_THE PROBLEM_:
Switch "combined" to "total" in the entries below and write them out again with everything else unchanged, omitting the pictures.

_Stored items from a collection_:
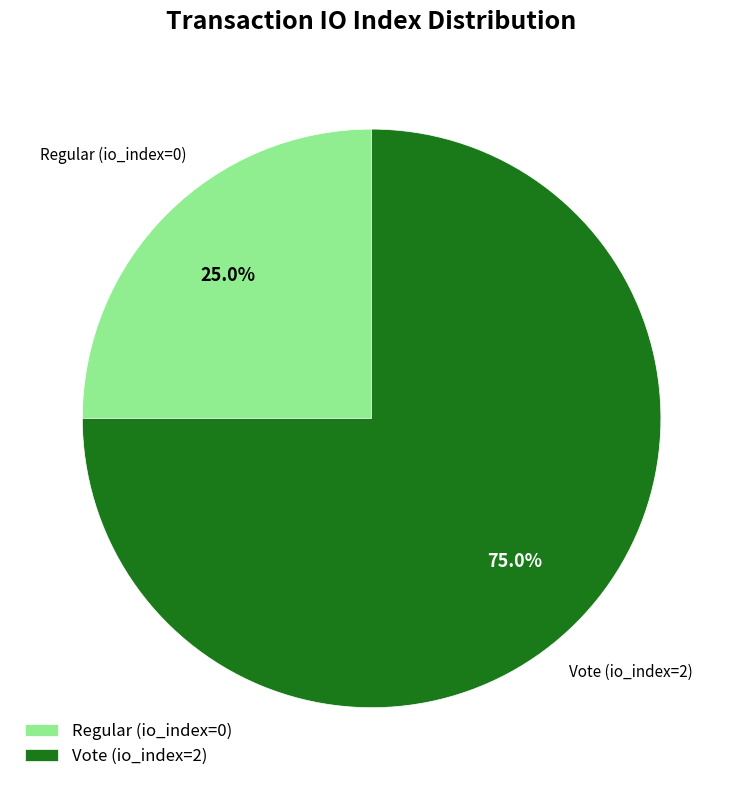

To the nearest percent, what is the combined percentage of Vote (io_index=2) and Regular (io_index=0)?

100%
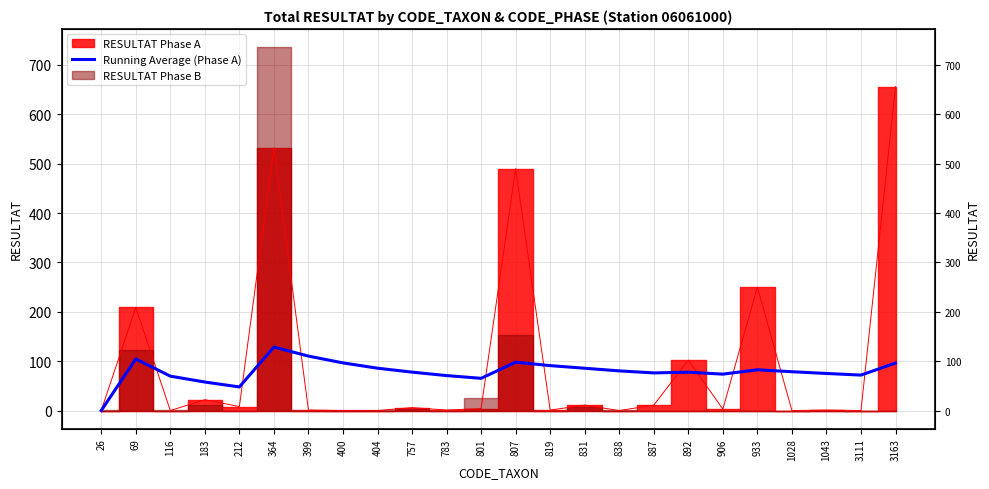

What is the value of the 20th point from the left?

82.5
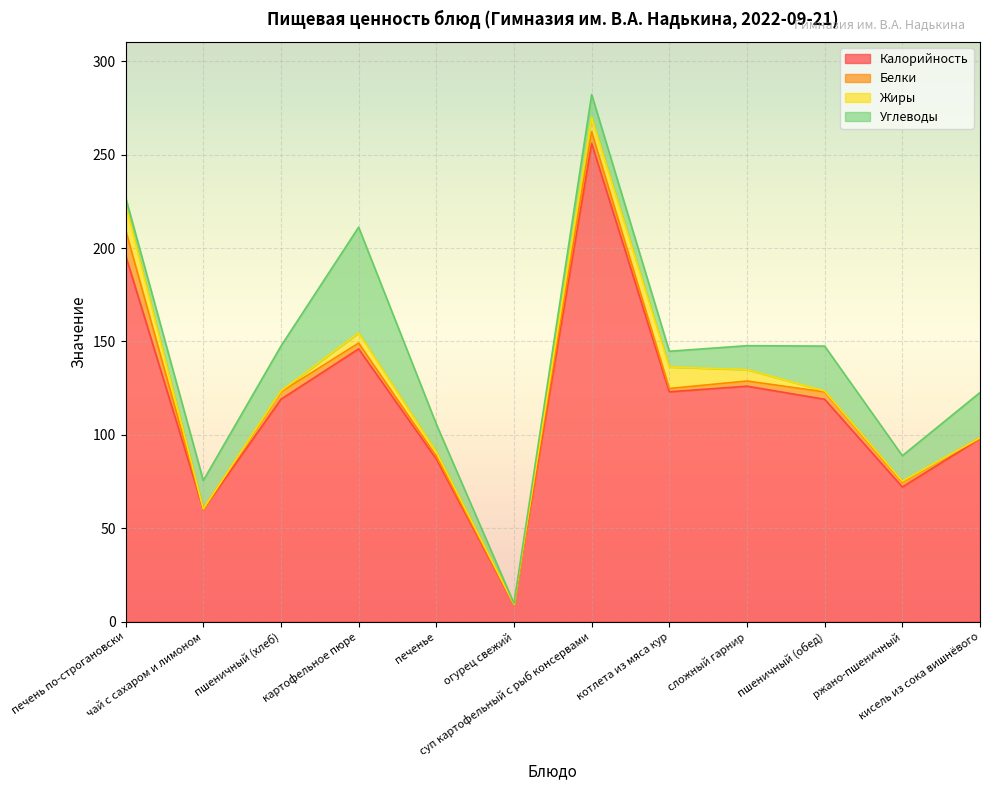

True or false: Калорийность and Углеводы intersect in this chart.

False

_RESPONSE TO THIS EXERCISE_:
To the nearest percent, what is the total percentage of Vote (io_index=2) and Regular (io_index=0)?

100%

What is the value of the 20th point from the left?

82.5

True or false: Калорийность and Углеводы intersect in this chart.

False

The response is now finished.